As for how the internet, streaming, and podcasts have changed the game, he calls it a “gift and a curse.”
“I don’t like that it’s about likes and followers. Because you can pay for followers… The real thing is lost forever,” she said. “But I like the fact that you can generate streams of income sitting on your butt at home.
“So it’s like a gift and a curse. But I also like artists that I would never have heard on mainstream radio, now I have access online.”
And the thing about Miss Jones, she’s been around the whole trip, and she’s still narrating the culture.

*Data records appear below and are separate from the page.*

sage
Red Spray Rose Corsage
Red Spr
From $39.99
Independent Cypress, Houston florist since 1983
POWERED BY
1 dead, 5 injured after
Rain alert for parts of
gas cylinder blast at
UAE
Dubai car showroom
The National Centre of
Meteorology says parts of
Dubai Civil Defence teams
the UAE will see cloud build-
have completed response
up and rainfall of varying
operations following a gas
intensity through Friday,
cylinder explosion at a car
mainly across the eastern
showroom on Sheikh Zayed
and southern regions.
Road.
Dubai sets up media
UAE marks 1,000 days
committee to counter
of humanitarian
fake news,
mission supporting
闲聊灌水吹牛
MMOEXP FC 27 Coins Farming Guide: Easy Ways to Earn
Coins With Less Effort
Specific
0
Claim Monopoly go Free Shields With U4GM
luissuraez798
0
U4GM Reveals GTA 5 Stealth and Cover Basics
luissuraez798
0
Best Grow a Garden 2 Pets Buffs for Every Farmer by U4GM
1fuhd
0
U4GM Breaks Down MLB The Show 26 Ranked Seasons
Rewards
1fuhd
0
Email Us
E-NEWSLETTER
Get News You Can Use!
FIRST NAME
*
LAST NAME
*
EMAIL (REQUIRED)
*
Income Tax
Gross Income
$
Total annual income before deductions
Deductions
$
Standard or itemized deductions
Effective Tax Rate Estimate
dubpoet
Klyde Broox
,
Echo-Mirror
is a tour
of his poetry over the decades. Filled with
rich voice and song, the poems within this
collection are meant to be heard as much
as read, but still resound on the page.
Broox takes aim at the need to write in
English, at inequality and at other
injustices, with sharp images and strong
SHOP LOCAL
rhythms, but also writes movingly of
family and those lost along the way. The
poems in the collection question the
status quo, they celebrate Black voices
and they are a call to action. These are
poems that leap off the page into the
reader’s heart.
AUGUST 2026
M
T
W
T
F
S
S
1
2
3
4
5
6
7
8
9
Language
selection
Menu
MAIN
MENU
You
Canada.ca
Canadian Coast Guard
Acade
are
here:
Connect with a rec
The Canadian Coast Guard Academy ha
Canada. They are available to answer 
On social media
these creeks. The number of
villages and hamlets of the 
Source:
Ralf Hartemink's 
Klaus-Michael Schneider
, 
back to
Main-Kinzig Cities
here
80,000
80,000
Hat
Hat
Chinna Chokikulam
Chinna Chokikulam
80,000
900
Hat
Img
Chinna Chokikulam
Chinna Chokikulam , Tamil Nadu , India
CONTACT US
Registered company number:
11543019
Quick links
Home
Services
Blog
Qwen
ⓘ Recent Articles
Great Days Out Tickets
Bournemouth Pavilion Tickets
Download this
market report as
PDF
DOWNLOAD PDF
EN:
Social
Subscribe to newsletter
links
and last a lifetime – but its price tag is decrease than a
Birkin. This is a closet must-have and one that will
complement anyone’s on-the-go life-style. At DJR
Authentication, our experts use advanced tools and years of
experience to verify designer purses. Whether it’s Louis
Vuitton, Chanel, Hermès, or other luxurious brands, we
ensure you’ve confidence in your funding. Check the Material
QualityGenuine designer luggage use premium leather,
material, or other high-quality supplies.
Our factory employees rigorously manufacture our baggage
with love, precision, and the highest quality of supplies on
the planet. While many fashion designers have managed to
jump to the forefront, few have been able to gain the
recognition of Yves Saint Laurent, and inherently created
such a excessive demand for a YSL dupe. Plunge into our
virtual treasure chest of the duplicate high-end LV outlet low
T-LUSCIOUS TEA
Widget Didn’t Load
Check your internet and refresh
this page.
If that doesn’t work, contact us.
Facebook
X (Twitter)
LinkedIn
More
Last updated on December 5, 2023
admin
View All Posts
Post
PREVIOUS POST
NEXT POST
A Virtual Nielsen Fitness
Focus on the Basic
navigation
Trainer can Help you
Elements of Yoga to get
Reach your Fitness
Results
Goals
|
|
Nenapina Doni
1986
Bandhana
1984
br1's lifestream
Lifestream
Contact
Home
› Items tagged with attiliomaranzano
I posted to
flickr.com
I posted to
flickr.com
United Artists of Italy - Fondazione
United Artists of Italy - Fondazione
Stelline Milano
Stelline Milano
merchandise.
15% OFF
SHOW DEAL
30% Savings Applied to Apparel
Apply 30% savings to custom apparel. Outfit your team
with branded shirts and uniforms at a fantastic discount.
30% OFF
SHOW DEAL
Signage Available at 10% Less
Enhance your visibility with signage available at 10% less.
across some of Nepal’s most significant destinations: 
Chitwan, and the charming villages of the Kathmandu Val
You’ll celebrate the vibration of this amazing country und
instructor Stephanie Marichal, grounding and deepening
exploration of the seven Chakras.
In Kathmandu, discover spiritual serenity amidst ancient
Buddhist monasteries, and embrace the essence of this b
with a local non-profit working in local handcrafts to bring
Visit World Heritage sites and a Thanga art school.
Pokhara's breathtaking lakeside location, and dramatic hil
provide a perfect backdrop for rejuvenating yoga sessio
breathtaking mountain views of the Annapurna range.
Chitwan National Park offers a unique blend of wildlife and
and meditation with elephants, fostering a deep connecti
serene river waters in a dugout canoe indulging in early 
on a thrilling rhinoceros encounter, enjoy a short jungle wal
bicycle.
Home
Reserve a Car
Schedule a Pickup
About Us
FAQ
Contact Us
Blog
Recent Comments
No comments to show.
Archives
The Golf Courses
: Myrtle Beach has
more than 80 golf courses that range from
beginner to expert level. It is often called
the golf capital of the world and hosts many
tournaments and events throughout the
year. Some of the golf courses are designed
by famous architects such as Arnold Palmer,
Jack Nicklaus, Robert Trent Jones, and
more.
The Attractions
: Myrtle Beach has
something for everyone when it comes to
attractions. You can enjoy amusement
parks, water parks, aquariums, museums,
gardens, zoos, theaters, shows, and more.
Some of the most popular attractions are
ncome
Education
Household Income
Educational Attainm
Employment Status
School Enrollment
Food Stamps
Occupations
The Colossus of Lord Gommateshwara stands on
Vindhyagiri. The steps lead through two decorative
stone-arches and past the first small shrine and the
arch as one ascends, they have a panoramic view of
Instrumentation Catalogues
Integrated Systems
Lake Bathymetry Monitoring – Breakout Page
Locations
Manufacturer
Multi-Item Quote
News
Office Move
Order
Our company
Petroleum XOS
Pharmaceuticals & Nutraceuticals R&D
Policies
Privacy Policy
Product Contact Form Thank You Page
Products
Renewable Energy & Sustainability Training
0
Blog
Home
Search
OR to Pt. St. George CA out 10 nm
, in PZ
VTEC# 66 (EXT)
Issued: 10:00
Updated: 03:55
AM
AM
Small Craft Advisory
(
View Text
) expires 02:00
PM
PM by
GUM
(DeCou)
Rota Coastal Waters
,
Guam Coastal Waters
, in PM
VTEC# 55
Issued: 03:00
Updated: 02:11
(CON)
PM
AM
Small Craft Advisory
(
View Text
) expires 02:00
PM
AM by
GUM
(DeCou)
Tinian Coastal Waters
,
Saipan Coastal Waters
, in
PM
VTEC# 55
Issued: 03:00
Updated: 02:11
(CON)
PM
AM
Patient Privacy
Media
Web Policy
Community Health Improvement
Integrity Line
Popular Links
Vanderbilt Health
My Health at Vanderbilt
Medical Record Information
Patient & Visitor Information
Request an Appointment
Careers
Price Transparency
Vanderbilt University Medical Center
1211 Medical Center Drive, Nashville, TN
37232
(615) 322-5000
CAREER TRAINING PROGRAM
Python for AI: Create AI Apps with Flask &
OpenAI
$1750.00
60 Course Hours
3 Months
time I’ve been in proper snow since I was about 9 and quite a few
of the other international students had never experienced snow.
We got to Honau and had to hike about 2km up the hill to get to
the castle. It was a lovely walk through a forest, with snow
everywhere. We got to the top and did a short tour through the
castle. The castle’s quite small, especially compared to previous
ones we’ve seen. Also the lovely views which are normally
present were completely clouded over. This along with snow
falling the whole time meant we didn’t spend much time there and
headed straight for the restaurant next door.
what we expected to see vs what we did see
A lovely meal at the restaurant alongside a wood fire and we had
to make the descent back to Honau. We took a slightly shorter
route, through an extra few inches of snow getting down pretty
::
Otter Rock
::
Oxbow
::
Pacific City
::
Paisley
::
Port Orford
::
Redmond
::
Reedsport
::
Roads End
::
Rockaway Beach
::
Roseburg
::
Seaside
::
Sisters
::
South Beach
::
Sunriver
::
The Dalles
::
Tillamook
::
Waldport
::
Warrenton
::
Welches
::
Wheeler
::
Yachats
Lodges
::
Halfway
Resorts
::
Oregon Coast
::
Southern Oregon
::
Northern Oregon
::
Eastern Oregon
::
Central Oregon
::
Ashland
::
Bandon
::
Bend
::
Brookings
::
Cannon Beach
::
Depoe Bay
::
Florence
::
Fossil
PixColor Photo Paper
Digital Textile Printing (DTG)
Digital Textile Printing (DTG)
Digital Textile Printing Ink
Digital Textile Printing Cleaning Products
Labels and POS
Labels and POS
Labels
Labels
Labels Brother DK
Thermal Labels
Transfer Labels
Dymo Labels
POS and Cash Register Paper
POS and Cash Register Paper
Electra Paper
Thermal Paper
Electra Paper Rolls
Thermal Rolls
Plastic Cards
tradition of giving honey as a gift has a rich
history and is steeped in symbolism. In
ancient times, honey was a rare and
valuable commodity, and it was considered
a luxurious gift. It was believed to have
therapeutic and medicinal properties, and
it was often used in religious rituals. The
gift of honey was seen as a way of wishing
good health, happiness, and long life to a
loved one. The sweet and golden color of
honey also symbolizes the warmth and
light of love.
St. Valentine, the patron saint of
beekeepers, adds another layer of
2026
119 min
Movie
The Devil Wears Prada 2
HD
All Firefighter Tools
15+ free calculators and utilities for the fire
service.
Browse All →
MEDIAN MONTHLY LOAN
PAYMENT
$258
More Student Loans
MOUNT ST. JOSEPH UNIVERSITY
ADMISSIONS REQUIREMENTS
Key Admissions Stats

And that’s what you call lasting power.
Detroit native Jalen Rose is a member of the iconoclastic University of Michigan Fab Five, who rocked the world of college basketball in the early ’90s. He played 13 seasons in the NBA before becoming a media personality. Rose is an analyst for “NBA Countdown” and “Get Up” and co-host of “Jalen & Jacoby.” He was executive producer of “The Fab Five” for ESPN’s “30 for 30” series, is the author of the best-selling book “Got To Give the People What They Want,” fashion trendsetter, and co-founder of the Jalen Leadership Academy Rose. , a public charter school in his hometown.